Online Distance Learning

SHARE THIS STORY
TWEET IT
Email
For teachers, the experiences range from the absurd to the hilarious, oftentimes bordering on frustration, exasperation, desperation, or good-natured anger, if there’s such a thing.
EDITOR’S NOTE: Dr. Cecile Genove is a veteran columnist and feature writer based in Dumaguete City. She teaches at the Colleges of Mass Communication, Business and Accountancy and Education at Silliman University.

REBIRTH. I have never been good at leave-takings. Most of the time, in fact, I’d rather do a French leave if I can help it. Somehow, there is a seeming sense of awkwardness in it that I’d rather not even mention the word at all.

Moving from one job to another, I always ditched despedida parties and giving of going-away mementos. To my mind, I did not want to put an end to something that I was familiar with or that I belonged. I was just shifting to another nearby orbit. This included advancing to various publications for my journalistic articles and newspaper columns for more than four decades now (and counting, by God’s grace).

This column, “Oriental Lifeandstyle,” makes its debut here, appreciating the kindness of my long-time editor-friend, Allen del Carmen, who rescued me promptly from the pangs of separation anxiety. Set on the Oriental side of Negros Island, this column ushers sundry happenings covering diversified aspects about the NegOrense lifestyle in education, arts and culture, history, travel and tourism, and its most precious resource – the NegOrense/Negrosanon themselves.

***

It has been two months since Dumaguete City, popularly known as a university town, started classes in private schools for a new academic year under the so-called new normal. For public schools all over the country, classes began barely a month ago.

How are students, teachers, parents, and significant others coping with the relatively unfamiliar and somewhat strange modality of online distance learning?

The Department of Education and the Commission on Higher Education have called it by several names – blended learning, flexible learning – but, the platform boils down to no face-to-face classes.
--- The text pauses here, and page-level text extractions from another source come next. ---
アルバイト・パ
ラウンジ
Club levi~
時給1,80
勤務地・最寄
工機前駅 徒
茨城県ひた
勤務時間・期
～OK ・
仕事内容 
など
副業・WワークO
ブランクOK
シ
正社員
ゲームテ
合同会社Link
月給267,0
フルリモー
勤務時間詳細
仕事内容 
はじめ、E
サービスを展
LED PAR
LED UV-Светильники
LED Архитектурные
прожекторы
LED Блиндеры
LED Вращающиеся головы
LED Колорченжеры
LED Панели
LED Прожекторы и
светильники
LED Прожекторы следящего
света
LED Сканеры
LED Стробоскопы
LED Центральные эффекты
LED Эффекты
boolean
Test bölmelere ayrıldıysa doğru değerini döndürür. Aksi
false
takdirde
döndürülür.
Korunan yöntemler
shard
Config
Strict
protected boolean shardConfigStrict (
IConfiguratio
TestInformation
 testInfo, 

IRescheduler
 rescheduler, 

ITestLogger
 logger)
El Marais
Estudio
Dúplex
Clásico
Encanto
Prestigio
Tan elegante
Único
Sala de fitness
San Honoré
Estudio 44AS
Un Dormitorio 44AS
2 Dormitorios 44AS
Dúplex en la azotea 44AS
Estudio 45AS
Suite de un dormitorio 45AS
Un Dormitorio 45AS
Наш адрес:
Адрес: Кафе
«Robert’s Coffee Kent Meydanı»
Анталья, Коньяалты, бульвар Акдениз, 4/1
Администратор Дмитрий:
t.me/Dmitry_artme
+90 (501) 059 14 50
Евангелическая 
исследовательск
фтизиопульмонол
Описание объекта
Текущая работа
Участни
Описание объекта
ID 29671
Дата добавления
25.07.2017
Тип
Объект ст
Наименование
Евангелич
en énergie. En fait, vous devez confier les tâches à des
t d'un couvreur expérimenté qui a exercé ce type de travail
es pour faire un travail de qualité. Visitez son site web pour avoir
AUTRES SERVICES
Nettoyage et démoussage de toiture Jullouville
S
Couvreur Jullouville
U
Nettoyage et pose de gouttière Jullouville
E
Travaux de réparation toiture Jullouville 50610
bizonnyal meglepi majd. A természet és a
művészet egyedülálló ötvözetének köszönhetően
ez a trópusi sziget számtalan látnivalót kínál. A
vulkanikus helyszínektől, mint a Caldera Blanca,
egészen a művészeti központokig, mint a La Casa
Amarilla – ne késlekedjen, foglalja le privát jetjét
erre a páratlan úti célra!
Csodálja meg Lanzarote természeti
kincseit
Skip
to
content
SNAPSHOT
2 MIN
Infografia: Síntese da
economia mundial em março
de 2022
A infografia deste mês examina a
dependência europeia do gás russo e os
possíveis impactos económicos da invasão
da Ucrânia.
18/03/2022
Foundation University, for one, coined a term for its online classes, calling it  FUEL, or

Foundation University Expanded Learning . Silliman University, on the other hand, calls its platform  SOUL. or Silliman Online University Learning.

Saint Paul University Dumaguete, similarly, has adapted online classes in all levels, while the Negros Oriental State University has opted for blended learning (combination of online and modular) even before the pandemic because of the diversified needs of its students.

It’s been an ambivalent, roller-coaster of emotions for all stakeholders in education. For teachers, the experiences range from the absurd to the hilarious, oftentimes bordering on frustration, exasperation, desperation, or good-natured anger, if there’s such a thing.

Dr. Warlito Caturay Jr., who teaches English and Literature at Silliman University, observed: “Each time I hold classes, it seems I am taking part in a séance. In a class of 40, it is quite difficult to monitor your students virtually, especially if their webcams are not shared and if their mics are muted. So, I go, ‘Are you here, Sandra?’ or ‘Are you with us, Michael?’”

His colleague, Prof. Rina Fernandez Hill, has similar experiences, but what gets into her is the fact that she is strapped and trapped on a chair and stares at a computer

screen, little knowing if her students have understood her or not. Thus, she goes like, “Can you hear me, class?” – not even expecting for anyone to answer her.

Senior High School STEAM, or  Science, Technology, Engineering, Agriculture, Mathematics, coordinator also of Silliman University, Joshua Soldivillo, shared the time when, in his frustration because it seemed like he was talking to a blank screen, he just decided to pack up and called it a day, with neither a ni-ha or ni-ho to his class (if, at all, there were students present).

The journalist in me makes me conscious of developing further my eye for details when I hold synchronous classes. In a class of 20 or so, I get a glimpse of the socio-economic background of my students through their actual setting.

One student had a split-type airconditioner as her background. Another was in what seemed to be their living room with hollow blocked walls with no finishing and with

electrical wirings dangling  from the ceiling. A male student obviously dreams to be a radio broadcaster judging from his state-of-the-art simulated studio equipment.

The so-called new normal in education will be upon us indefinitely. Lest we be swallowed or victimized by our own actions, the best way is to adjust, adapt, and accept the current situation. It is not for anyone, but moreso, for us in the teaching profession to preserve our sanity.